Mag. Jakob Weinrich – Ihr Rechtsanwalt in 1070 Wien.

Schadenersatz: Ihre Haftung als Hundebesitzer

Neben der Katze ist der Hund das beliebteste Haustier in Österreich. Der beste Freund des Menschen beschäftigt auch die Gerichte zur Genüge. Wussten Sie welche Haftung Sie als Hundebesitzer haben und was im Schadensfall zu ersetzen ist?
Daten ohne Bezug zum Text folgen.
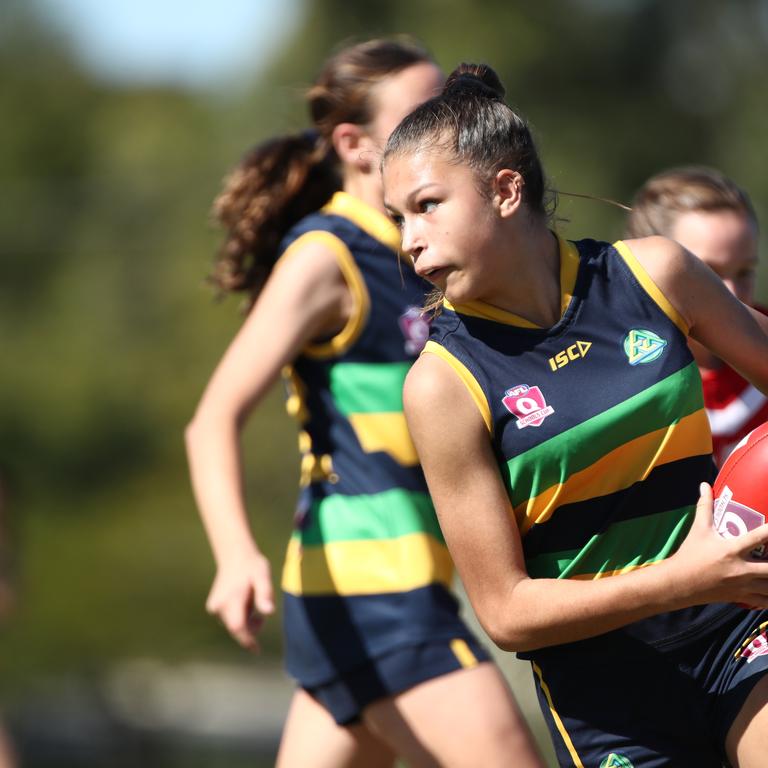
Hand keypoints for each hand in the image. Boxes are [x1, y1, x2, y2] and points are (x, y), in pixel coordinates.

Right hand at [205, 549, 274, 651]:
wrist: (235, 555)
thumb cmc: (252, 566)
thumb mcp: (263, 576)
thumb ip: (265, 594)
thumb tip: (269, 612)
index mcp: (231, 599)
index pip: (237, 627)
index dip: (247, 640)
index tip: (257, 650)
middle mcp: (219, 605)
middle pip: (236, 628)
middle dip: (250, 629)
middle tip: (260, 616)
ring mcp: (214, 607)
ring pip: (233, 625)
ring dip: (245, 622)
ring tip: (252, 602)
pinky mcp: (213, 607)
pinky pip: (229, 620)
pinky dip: (239, 617)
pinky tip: (244, 602)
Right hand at [669, 483, 767, 608]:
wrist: (679, 583)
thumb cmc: (690, 554)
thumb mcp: (698, 530)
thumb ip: (705, 506)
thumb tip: (705, 485)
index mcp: (732, 549)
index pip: (760, 537)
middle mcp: (741, 569)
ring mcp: (742, 586)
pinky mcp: (741, 597)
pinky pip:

Stellen Sie sich vor, Sie gehen mit Ihrem Hund im Wald spazieren. Sie wissen, er ist folgsam und tut niemandem etwas. Sie lassen ihn also frei vor sich herlaufen. Plötzlich kommt jemand und Ihr Hund – die Frohnatur –begrüßt diese Person. Leider so stürmisch, dass diese Person zu Fall kommt und sich dabei verletzt.

In einer derartigen Situation unterliegen Sie der Tierhalterhaftung. Das Besondere an dieser Haftung ist, dass Sie im Schadensfall beweisen müssen, die objektive Sorgfalt eingehalten zu haben. Konkret müssen Sie für die erforderliche Verwahrung oder Beaufsichtigung Ihres Hundes gesorgt haben. Je gefährlicher ein Tier, desto sorgfältiger ist es zu verwahren. Gerichte beziehen bei ihren Entscheidungen folgende Punkte mit ein:

  • (Erkennbare) Eigenschaften und die Gefährlichkeit
  • Art und Individualität des Hundes
  • Äußere Gegebenheiten

Gerichtliche Entscheidungen zur Haftung von Hundehaltern sind einzelfallbezogen. Sofern Sie einen gutmütigen, nicht bösartigen und folgsamen Hund haben, kann es durchaus in Ordnung sein, wenn dieser an einem wenig besuchten Waldstück frei vor Ihnen läuft.

Wussten Sie aber, dass Ihr Hund jeden anderen Spaziergänger begrüßt, spricht dies dafür, ihn anzuleinen. Freilich fällt auch die stürmische Begrüßung von einem Dackel anders aus, als die eines Bernhardiners.

Nach höchstgerichtlicher Judikatur dürfe das Erfordernis der Verwahrung nicht überspannt werden. So sind Vorkehrungen ausreichend, die vom Tierhalter unter Berücksichtigung des bisherigen Verhaltens des Tieres getroffen wurden und billigerweise erwartet werden können.

Eine Haftung des Hundehalters besteht bei Schäden, die bei gehöriger Verwahrung unterblieben wären. Selbst wenn kein atypisches, wohl aber ein objektiv vorhersehbares Verhalten des Tieres vorliegt. Dies umfasst auch Schäden, die aus den Folgen des Hinaufspringens entstehen können.

Wenn beim Spielen Verletzungen untereinander entstehen, besteht nicht unbedingt Ersatzpflicht. Bei nicht bösartigen und folgsamen Hunden, die im Einvernehmen ihrer Halter miteinander spielen, hat der OGH entschieden, dass für die erforderliche Verwahrung oder Beaufsichtigung gesorgt war. Daher wurde keine Haftung des Hundehalters angenommen.